Problem to solve » Print the full set of records below, character for character and picture-free.

Dataset records »

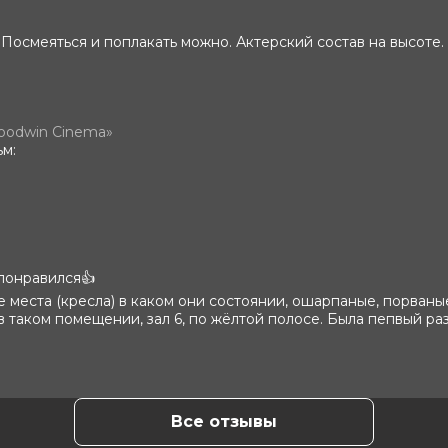
 Кристина Асмус, Иван Охлобыстин,
онова, Ольга Дибцева, Наталья
Посмеяться и поплакать можно. Актерский состав на высоте.
 Кирилл Нагиев
 Виталий Шляппо
ксим Кудымов
oodwin Cinema»
ьм:
 понравился👍
 места (кресла) в каком они состоянии, ошарпаные, порваные
 в таком помещении, зал 6, по жёлтой полосе. Была пепвый р
Все отзывы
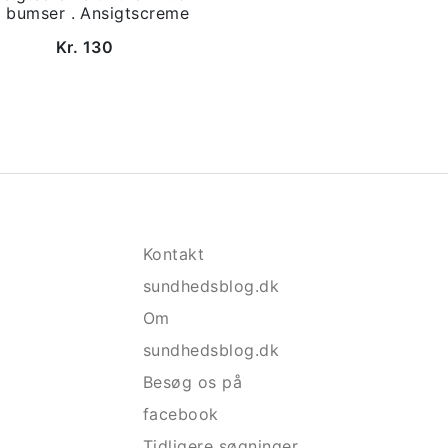
 bumser . Ansigtscreme
Kr. 130
Kontakt
sundhedsblog.dk
Om
sundhedsblog.dk
Besøg os på
facebook
Tidligere søgninger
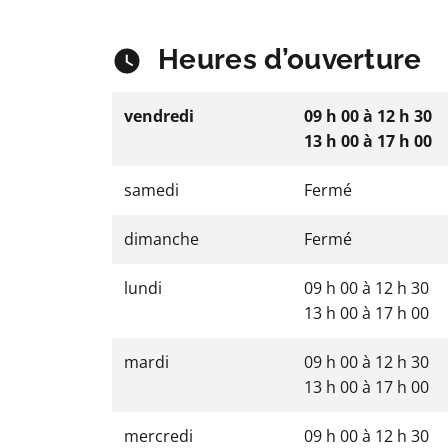
Heures d’ouverture
vendredi
09 h 00
à
12 h 30
13 h 00
à
17 h 00
samedi
Fermé
dimanche
Fermé
lundi
09 h 00
à
12 h 30
13 h 00
à
17 h 00
mardi
09 h 00
à
12 h 30
13 h 00
à
17 h 00
mercredi
09 h 00
à
12 h 30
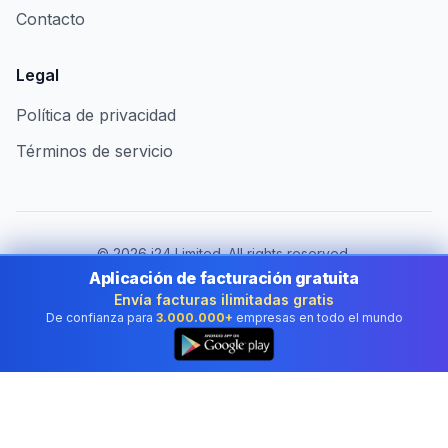
Contacto
Legal
Política de privacidad
Términos de servicio
©
2026
i24 Limited. All rights reserved.
Al servicio de empresas en Spain
Aplicación de facturación gratuita
Envía facturas ilimitadas gratis
Cambiar de país:
Spain
De confianza para
3.000.000+
empresas en todo el mundo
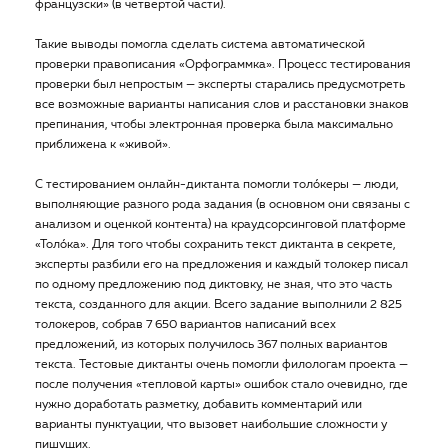
французски» (в четвертой части).
Такие выводы помогла сделать система автоматической
проверки правописания «Орфограммка». Процесс тестирования
проверки был непростым — эксперты старались предусмотреть
все возможные варианты написания слов и расстановки знаков
препинания, чтобы электронная проверка была максимально
приближена к «живой».
С тестированием онлайн-диктанта помогли толóкеры — люди,
выполняющие разного рода задания (в основном они связаны с
анализом и оценкой контента) на краудсорсинговой платформе
«Толóка». Для того чтобы сохранить текст диктанта в секрете,
эксперты разбили его на предложения и каждый толокер писал
по одному предложению под диктовку, не зная, что это часть
текста, созданного для акции. Всего задание выполнили 2 825
толокеров, собрав 7 650 вариантов написаний всех
предложений, из которых получилось 367 полных вариантов
текста. Тестовые диктанты очень помогли филологам проекта —
после получения «тепловой карты» ошибок стало очевидно, где
нужно доработать разметку, добавить комментарий или
варианты пунктуации, что вызовет наибольшие сложности у
пишущих.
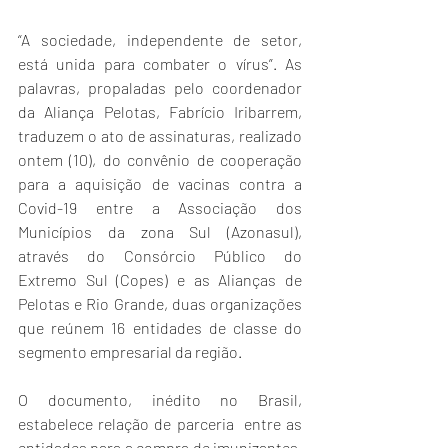
“A sociedade, independente de setor, 
está unida para combater o vírus”. As 
palavras, propaladas pelo coordenador 
da Aliança Pelotas, Fabrício Iribarrem, 
traduzem o ato de assinaturas, realizado 
ontem (10), do convênio de cooperação 
para a aquisição de vacinas contra a 
Covid-19 entre a Associação dos 
Municípios da zona Sul (Azonasul), 
através do Consórcio Público do 
Extremo Sul (Copes) e as Alianças de 
Pelotas e Rio Grande, duas organizações 
que reúnem 16 entidades de classe do 
segmento empresarial da região.
O documento, inédito no Brasil, 
estabelece relação de parceria  entre as 
entidades para a compra de imunizantes. 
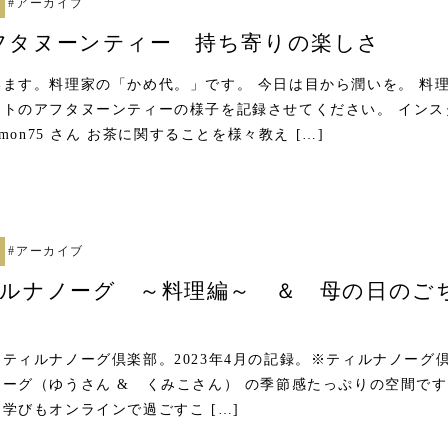
#
アーカイブ
フタヌーンティー 持ち寄りの楽しさ
ます。料理家の「かめ代。」です。 今日は目から潤いを。 料
ストのアフタヌーンティーの様子を記録させてください。 インス
amon75 さん お茶に関することを様々教え […]
#
アーカイブ
ィルナノーグ ～料理編～ ＆ 母の日のご
ティルナノーグ倶楽部。2023年4月の記録。※ティルナノーグ
ーグ（ゆうさん & くみこさん） の季節感たっぷりの空間です
学びもオンラインで過ごすこ […]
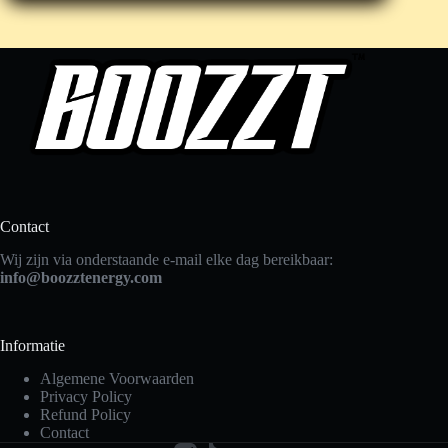
Contact
Wij zijn via onderstaande e-mail elke dag bereikbaar:
info@boozztenergy.com
Informatie
Algemene Voorwaarden
Privacy Policy
Refund Policy
Contact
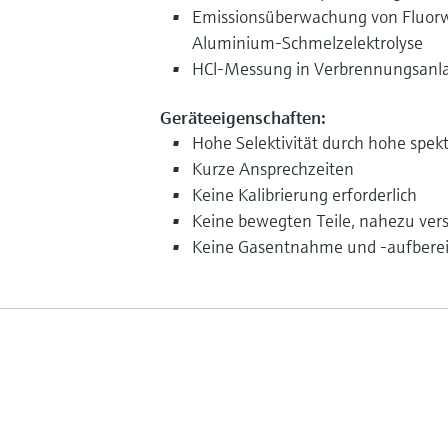
Emissionsüberwachung von Fluorwa
Aluminium-Schmelzelektrolyse
HCl-Messung in Verbrennungsanl
Geräteeigenschaften:
Hohe Selektivität durch hohe spek
Kurze Ansprechzeiten
Keine Kalibrierung erforderlich
Keine bewegten Teile, nahezu vers
Keine Gasentnahme und -aufbereit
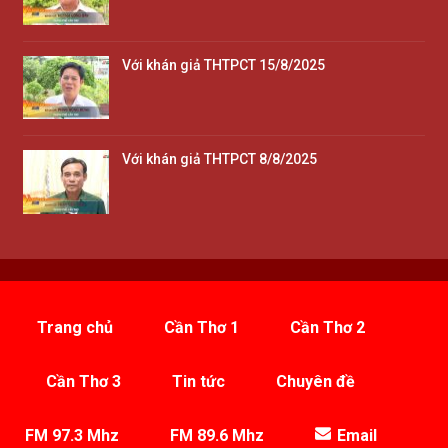
Với khán giả THTPCT 15/8/2025
Với khán giả THTPCT 8/8/2025
Trang chủ
Cần Thơ 1
Cần Thơ 2
Cần Thơ 3
Tin tức
Chuyên đề
FM 97.3 Mhz
FM 89.6 Mhz
Email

Solved exercise »
 Кристина Асмус, Иван Охлобыстин,
онова, Ольга Дибцева, Наталья
Посмеяться и поплакать можно. Актерский состав на высоте.
 Кирилл Нагиев
 Виталий Шляппо
ксим Кудымов
oodwin Cinema»
ьм:
 понравился👍
 места (кресла) в каком они состоянии, ошарпаные, порваные
 в таком помещении, зал 6, по жёлтой полосе. Была пепвый р
Все отзывы
 bumser . Ansigtscreme
Kr. 130
Kontakt
sundhedsblog.dk
Om
sundhedsblog.dk
Besøg os på
facebook
Tidligere søgninger
Heures d’ouverture
vendredi
09 h 00
à
12 h 30
13 h 00
à
17 h 00
samedi
Fermé
dimanche
Fermé
lundi
09 h 00
à
12 h 30
13 h 00
à
17 h 00
mardi
09 h 00
à
12 h 30
13 h 00
à
17 h 00
mercredi
09 h 00
à
12 h 30
Contacto
Legal
Política de privacidad
Términos de servicio
©
2026
i24 Limited. All rights reserved.
Al servicio de empresas en Spain
Aplicación de facturación gratuita
Envía facturas ilimitadas gratis
Cambiar de país:
Spain
De confianza para
3.000.000+
empresas en todo el mundo
французски» (в четвертой части).
Такие выводы помогла сделать система автоматической
проверки правописания «Орфограммка». Процесс тестирования
проверки был непростым — эксперты старались предусмотреть
все возможные варианты написания слов и расстановки знаков
препинания, чтобы электронная проверка была максимально
приближена к «живой».
С тестированием онлайн-диктанта помогли толóкеры — люди,
выполняющие разного рода задания (в основном они связаны с
анализом и оценкой контента) на краудсорсинговой платформе
«Толóка». Для того чтобы сохранить текст диктанта в секрете,
эксперты разбили его на предложения и каждый толокер писал
по одному предложению под диктовку, не зная, что это часть
текста, созданного для акции. Всего задание выполнили 2 825
толокеров, собрав 7 650 вариантов написаний всех
предложений, из которых получилось 367 полных вариантов
текста. Тестовые диктанты очень помогли филологам проекта —
после получения «тепловой карты» ошибок стало очевидно, где
нужно доработать разметку, добавить комментарий или
варианты пунктуации, что вызовет наибольшие сложности у
пишущих.
“A sociedade, independente de setor, 
está unida para combater o vírus”. As 
palavras, propaladas pelo coordenador 
da Aliança Pelotas, Fabrício Iribarrem, 
traduzem o ato de assinaturas, realizado 
ontem (10), do convênio de cooperação 
para a aquisição de vacinas contra a 
Covid-19 entre a Associação dos 
Municípios da zona Sul (Azonasul), 
através do Consórcio Público do 
Extremo Sul (Copes) e as Alianças de 
Pelotas e Rio Grande, duas organizações 
que reúnem 16 entidades de classe do 
segmento empresarial da região.
O documento, inédito no Brasil, 
estabelece relação de parceria  entre as 
entidades para a compra de imunizantes. 
#
アーカイブ
フタヌーンティー 持ち寄りの楽しさ
ます。料理家の「かめ代。」です。 今日は目から潤いを。 料
ストのアフタヌーンティーの様子を記録させてください。 インス
amon75 さん お茶に関することを様々教え […]
#
アーカイブ
ィルナノーグ ～料理編～ ＆ 母の日のご
ティルナノーグ倶楽部。2023年4月の記録。※ティルナノーグ
ーグ（ゆうさん & くみこさん） の季節感たっぷりの空間です
学びもオンラインで過ごすこ […]
Contact
Wij zijn via onderstaande e-mail elke dag bereikbaar:
info@boozztenergy.com
Informatie
Algemene Voorwaarden
Privacy Policy
Refund Policy
Contact
Emissionsüberwachung von Fluorwa
Aluminium-Schmelzelektrolyse
HCl-Messung in Verbrennungsanl
Geräteeigenschaften:
Hohe Selektivität durch hohe spek
Kurze Ansprechzeiten
Keine Kalibrierung erforderlich
Keine bewegten Teile, nahezu vers
Keine Gasentnahme und -aufbereit
Với khán giả THTPCT 15/8/2025
Với khán giả THTPCT 8/8/2025
Trang chủ
Cần Thơ 1
Cần Thơ 2
Cần Thơ 3
Tin tức
Chuyên đề
FM 97.3 Mhz
FM 89.6 Mhz
Email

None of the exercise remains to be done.